Wednesday, June 17, 2009

OLYMPIAN Reports On New Director's Intentions

DSHS leader backs change to state foster care system

The Olympian | • Published June 17, 2009

New Department of Social and Health Services Secretary Susan N. Dreyfus told foster care experts Monday that she will embrace a 2004 lawsuit settlement as a way to improve the system.

It was encouraging to the panel, which recounted halting changes by the department under two previous leaders.

“I think we’ve had five years of starts and stops,” said Jess McDonald, who once headed Illinois’ child welfare system.

He is a member of the Braam Panel. It was created to oversee a settlement that called for improvements such as lower caseloads for social workers, more social worker visits to foster homes and faster checks on foster children’s educational and health needs.

“I see well-intentioned people try to move forward one step at a time. But what I don’t see is a commitment to using the Braam settlement as a way to move forward,” said Jan McCarthy, a mental health expert from Georgetown University.

A year ago, attorneys representing the state’s roughly 10,000 foster children complained the state was dragging its heels. A judge agreed with them and ordered the state to speed up improvements.

Dreyfus, who left a social service role in Wisconsin, said she considered the lawsuit before taking the Olympia job and agrees with its goals.

“What you will find with me is someone who is committed to seeing the implementation of this settlement,” she said. “Not because it’s a settlement, but because everything that’s in it is good for the children who come to the attention of the system. I would not argue with any of it.”

Panel members seemed pleased with her approach to changing the Children’s Administration, a division of her 19,000-employee agency.

“You bring an excitement and an enthusiasm that I hope permeates the whole organization by noon tomorrow,” McDonald said.

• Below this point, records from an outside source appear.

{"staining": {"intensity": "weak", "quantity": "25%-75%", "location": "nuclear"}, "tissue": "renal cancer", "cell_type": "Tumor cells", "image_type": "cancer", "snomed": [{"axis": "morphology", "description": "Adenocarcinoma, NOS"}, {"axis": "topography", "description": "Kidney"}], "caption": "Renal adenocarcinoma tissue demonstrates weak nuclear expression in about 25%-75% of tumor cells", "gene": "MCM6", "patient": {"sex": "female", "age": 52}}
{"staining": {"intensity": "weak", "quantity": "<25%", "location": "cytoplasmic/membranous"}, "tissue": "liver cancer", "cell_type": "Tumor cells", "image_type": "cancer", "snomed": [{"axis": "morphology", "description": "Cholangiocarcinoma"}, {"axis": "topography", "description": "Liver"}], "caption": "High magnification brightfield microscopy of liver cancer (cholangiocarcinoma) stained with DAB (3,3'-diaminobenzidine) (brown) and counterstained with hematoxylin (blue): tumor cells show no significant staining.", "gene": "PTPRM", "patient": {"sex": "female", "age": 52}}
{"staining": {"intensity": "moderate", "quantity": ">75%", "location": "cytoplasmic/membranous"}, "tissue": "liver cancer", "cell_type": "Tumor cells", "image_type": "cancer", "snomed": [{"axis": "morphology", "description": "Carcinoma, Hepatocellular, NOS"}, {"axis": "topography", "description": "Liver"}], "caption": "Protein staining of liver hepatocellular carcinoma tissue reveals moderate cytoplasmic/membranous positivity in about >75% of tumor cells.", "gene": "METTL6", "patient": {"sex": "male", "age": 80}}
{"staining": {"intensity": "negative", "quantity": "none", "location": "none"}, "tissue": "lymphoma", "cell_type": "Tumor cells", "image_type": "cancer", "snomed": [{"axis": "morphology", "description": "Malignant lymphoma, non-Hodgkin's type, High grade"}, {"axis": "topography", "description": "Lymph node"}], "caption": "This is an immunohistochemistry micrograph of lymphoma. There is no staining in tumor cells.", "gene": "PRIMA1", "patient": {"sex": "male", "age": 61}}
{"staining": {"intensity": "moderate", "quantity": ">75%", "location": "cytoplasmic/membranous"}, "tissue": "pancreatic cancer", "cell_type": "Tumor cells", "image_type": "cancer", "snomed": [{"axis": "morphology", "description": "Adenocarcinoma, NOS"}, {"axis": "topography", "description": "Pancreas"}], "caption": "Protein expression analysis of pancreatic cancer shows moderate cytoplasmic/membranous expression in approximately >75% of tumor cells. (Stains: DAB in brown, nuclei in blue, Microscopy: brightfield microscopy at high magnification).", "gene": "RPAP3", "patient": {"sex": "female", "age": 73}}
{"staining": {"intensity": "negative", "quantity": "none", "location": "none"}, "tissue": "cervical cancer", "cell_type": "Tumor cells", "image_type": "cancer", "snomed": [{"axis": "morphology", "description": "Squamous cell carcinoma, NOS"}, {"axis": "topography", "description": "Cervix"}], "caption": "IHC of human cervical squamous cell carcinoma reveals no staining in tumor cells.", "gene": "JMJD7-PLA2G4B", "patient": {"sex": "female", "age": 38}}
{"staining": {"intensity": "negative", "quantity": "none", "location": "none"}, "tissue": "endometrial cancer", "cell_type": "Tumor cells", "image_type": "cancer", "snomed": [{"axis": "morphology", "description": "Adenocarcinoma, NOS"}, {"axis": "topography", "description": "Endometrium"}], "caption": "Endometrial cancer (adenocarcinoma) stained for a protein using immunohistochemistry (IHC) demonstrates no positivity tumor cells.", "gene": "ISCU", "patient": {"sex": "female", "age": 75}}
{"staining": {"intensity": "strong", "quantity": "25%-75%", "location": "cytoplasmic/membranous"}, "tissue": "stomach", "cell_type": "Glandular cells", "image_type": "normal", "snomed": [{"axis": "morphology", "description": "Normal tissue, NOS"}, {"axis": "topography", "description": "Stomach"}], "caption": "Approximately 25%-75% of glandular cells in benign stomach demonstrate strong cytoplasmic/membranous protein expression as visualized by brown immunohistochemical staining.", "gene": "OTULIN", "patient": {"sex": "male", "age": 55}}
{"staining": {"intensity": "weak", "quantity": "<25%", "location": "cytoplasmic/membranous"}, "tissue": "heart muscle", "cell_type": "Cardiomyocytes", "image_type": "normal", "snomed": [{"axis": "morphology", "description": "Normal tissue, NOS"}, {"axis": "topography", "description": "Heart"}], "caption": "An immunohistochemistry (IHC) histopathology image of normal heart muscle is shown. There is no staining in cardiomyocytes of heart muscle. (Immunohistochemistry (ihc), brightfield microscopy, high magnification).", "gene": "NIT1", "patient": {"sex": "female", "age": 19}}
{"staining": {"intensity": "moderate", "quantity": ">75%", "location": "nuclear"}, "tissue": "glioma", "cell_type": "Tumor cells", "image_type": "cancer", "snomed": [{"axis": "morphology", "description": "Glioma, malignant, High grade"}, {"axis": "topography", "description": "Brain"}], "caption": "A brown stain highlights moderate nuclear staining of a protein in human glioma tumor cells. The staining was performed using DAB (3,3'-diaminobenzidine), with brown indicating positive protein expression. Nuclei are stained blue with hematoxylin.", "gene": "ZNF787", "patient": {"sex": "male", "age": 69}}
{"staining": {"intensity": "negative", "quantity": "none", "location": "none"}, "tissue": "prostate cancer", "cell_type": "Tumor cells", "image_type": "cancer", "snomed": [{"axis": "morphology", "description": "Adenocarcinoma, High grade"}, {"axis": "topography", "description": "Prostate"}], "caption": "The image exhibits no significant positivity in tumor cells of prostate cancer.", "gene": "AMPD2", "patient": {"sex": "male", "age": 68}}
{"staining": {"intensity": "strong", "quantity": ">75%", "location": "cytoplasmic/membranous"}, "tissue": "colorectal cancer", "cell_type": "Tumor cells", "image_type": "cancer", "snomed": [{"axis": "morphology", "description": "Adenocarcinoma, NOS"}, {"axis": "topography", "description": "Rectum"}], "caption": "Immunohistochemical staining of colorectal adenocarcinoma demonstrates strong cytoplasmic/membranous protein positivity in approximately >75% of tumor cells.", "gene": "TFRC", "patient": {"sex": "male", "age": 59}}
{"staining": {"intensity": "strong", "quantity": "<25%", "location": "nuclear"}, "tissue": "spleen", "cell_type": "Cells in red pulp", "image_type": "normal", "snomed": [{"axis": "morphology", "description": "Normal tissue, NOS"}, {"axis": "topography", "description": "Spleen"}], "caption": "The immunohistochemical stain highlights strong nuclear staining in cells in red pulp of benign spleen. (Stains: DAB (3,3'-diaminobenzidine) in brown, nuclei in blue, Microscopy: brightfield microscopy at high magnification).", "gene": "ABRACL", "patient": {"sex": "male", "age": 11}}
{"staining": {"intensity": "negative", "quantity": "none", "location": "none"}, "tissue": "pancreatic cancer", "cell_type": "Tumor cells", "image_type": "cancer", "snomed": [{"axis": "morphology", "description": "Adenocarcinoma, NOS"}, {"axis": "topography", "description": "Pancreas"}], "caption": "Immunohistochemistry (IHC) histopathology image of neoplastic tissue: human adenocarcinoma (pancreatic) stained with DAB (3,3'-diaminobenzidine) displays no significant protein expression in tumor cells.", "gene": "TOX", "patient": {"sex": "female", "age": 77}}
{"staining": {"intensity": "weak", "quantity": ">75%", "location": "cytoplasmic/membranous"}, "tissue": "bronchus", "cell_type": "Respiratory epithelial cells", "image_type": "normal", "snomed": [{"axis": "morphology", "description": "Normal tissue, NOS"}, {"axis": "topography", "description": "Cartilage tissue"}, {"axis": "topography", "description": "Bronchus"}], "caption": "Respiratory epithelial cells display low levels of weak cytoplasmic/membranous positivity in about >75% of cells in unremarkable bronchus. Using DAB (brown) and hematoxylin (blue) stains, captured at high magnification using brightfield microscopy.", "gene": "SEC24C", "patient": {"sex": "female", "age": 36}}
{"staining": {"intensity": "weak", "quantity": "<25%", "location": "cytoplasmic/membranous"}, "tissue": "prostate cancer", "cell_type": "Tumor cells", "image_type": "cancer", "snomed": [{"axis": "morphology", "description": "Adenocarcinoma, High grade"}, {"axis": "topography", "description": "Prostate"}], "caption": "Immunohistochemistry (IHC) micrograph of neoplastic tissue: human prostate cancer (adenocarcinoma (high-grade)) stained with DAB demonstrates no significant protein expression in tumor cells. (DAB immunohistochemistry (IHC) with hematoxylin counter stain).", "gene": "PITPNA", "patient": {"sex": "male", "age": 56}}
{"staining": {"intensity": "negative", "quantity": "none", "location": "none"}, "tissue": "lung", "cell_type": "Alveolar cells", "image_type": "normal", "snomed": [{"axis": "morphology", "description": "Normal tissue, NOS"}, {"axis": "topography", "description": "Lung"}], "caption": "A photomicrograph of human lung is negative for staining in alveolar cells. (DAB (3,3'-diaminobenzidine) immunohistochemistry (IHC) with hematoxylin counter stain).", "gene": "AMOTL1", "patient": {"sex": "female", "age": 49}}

But they also said she faces more challenges than changing the bureaucracy. Panel chairman John Landsverk noted the recession makes it “an absolutely abysmal time from a budget prospective.”

Casey Trupin of Columbia Legal Services, representing the foster children in the case, asked Dreyfus to commit to improvements that could be proved, not “data spin.”

“They have to be permanent changes,” he said.

2 comments:

Anonymous said...

We need to take advantage of the budget crunch and challenge a few things that can be challenged right now.
At the Braam Panel hearing I recommended a new approach that I feel would help families a great deal while at the same time would cut the budget in half. I borrowed from a couple of different legal approaches to come up with this.
The first aspect is the Deferred Prosecution approach. In this, a family would have 12 months of treatment and monitoring and 12 months of once a month monitoring. I believe that all "neglect" cases could easily be done DP scheduling and qualified abuse cases as well. With this approach, the parent would agree to treatment and a type of DP then be able to engage in programming much faster. The start to finish time of getting the child back in the home would be greatly reduced.
The second aspect is what I saw in Drug Court. In Pierce County, case managers are right there in court meeting with clients in the back room. They quickly determine a case management path, have the clients sign a contract, then go into court with this contract.
I also complained about inadequate chemical dependency assessments where an individual should be in inpatient but they are given outpatient. This happens frequently when an outpatient program dependent on dollars does the assessment. I believe that an independent assessment agency should do the assessments.
Jan Smith

infinite freedom said...

With the attitude that nothing is really fundamentally wrong with this system, it can never get better. The CA lives in a fantasy world, where the social workers are the down trodden.

The pain and deaths of children and families does not exist in their enchanted utopia.

As long as the children and their families are silenced, their abuse by CA will not lessen.

No one can or will ever help the children in Washington State.

Child abuse and death by abuse by Washington State has gone on for so long that we have come to accept it as healthy and normal.

All we can do now is watch the children pray.